## Task instructions
Find each line in the data below that contains the word "last", and copy those lines.
=== Records provided ===
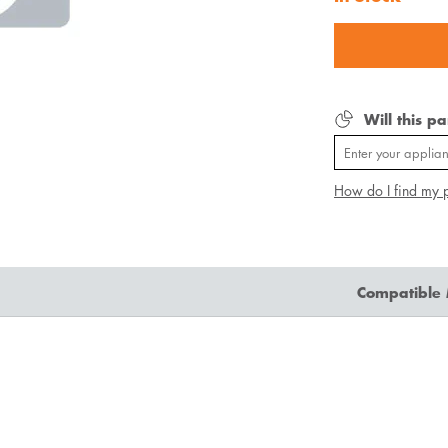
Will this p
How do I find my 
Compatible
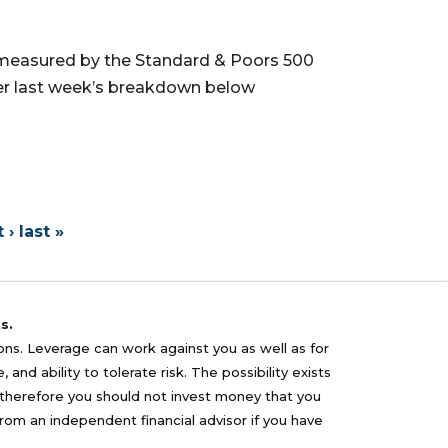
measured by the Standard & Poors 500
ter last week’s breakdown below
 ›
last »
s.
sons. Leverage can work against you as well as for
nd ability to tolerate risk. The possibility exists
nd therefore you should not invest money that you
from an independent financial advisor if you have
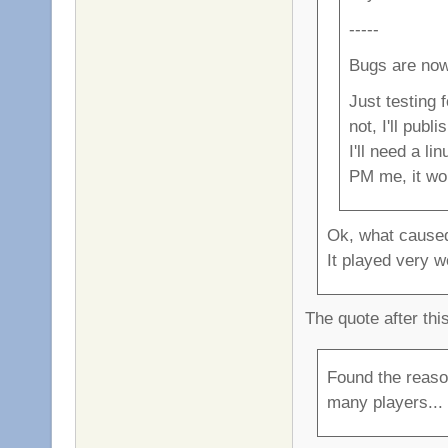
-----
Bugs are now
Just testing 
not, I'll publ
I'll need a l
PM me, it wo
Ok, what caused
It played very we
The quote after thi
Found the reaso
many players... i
===
## Output below
ter last week’s breakdown below
last »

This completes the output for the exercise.